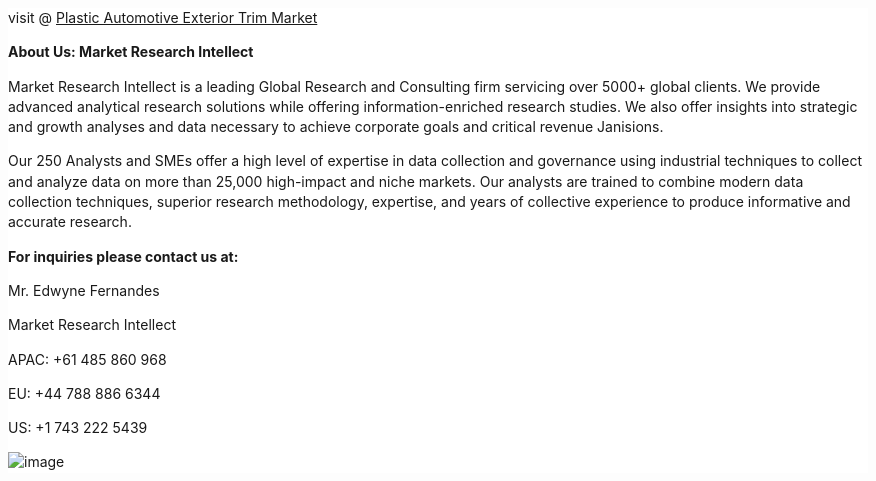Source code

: visit&nbsp;@</strong>&nbsp;</span><span class="font-[700]"><a href="https://www.marketresearchintellect.com/product/global-plastic-automotive-exterior-trim-sales-market/?utm_source=Linkedin&utm_medium=824" target="_blank" data-tracking-control-name="article-ssr-frontend-pulse_little-text-block" data-tracking-will-navigate="" data-test-link="">Plastic Automotive Exterior Trim Market</a></span></p><p><strong><span class="font-[700]">About Us: Market Research Intellect</span></strong></p><p><span class="">Market Research Intellect is a leading Global Research and Consulting firm servicing over 5000+ global clients. We provide advanced analytical research solutions while offering information-enriched research studies.&nbsp;</span>We also offer insights into strategic and growth analyses and data necessary to achieve corporate goals and critical revenue Janisions.</p><p><span class="">Our 250 Analysts and SMEs offer a high level of expertise in data collection and governance using industrial techniques to collect and analyze data on more than 25,000 high-impact and niche markets. Our analysts are trained to combine modern data collection techniques, superior research methodology, expertise, and years of collective experience to produce informative and accurate research.</span></p><p><strong>For inquiries please contact us at:</strong></p><p>Mr. Edwyne Fernandes</p><p>Market Research Intellect</p><p>APAC: +61 485 860 968</p><p>EU: +44 788 886 6344</p><p>US: +1 743 222 5439</p>
![image](https://github.com/user-attachments/assets/0bbb9f09-ea4f-4e80-a408-43900764f004)
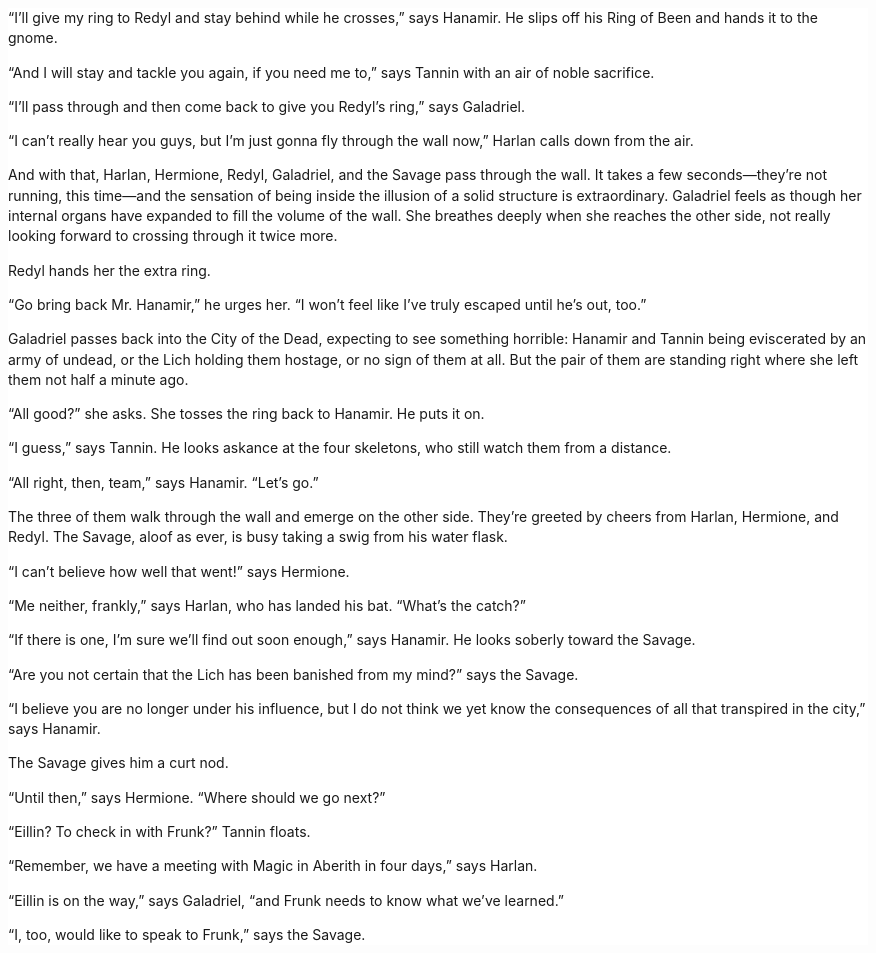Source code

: “I’ll give my ring to Redyl and stay behind while he crosses,” says Hanamir. He slips off his Ring of Been and hands it to the gnome.

“And I will stay and tackle you again, if you need me to,” says Tannin with an air of noble sacrifice.

“I’ll pass through and then come back to give you Redyl’s ring,” says Galadriel.

“I can’t really hear you guys, but I’m just gonna fly through the wall now,” Harlan calls down from the air.

And with that, Harlan, Hermione, Redyl, Galadriel, and the Savage pass through the wall. It takes a few seconds—they’re not running, this time—and the sensation of being inside the illusion of a solid structure is extraordinary. Galadriel feels as though her internal organs have expanded to fill the volume of the wall. She breathes deeply when she reaches the other side, not really looking forward to crossing through it twice more. 

Redyl hands her the extra ring.

“Go bring back Mr. Hanamir,” he urges her. “I won’t feel like I’ve truly escaped until he’s out, too.”

Galadriel passes back into the City of the Dead, expecting to see something horrible: Hanamir and Tannin being eviscerated by an army of undead, or the Lich holding them hostage, or no sign of them at all. But the pair of them are standing right where she left them not half a minute ago. 

“All good?” she asks. She tosses the ring back to Hanamir. He puts it on.

“I guess,” says Tannin. He looks askance at the four skeletons, who still watch them from a distance. 

“All right, then, team,” says Hanamir. “Let’s go.”

The three of them walk through the wall and emerge on the other side. They’re greeted by cheers from Harlan, Hermione, and Redyl. The Savage, aloof as ever, is busy taking a swig from his water flask.

“I can’t believe how well that went!” says Hermione. 

“Me neither, frankly,” says Harlan, who has landed his bat. “What’s the catch?”

“If there is one, I’m sure we’ll find out soon enough,” says Hanamir. He looks soberly toward the Savage.

“Are you not certain that the Lich has been banished from my mind?” says the Savage. 

“I believe you are no longer under his influence, but I do not think we yet know the consequences of all that transpired in the city,” says Hanamir.

The Savage gives him a curt nod.

“Until then,” says Hermione. “Where should we go next?”

“Eillin? To check in with Frunk?” Tannin floats.

“Remember, we have a meeting with Magic in Aberith in four days,” says Harlan.

“Eillin is on the way,” says Galadriel, “and Frunk needs to know what we’ve learned.”

“I, too, would like to speak to Frunk,” says the Savage.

### ACTIVITY
Quote every line from the line containing "have a meeting" through the closing line of the listing, including both.

### RESPONSE TO THIS TASK
“Remember, we have a meeting with Magic in Aberith in four days,” says Harlan.

“Eillin is on the way,” says Galadriel, “and Frunk needs to know what we’ve learned.”

“I, too, would like to speak to Frunk,” says the Savage.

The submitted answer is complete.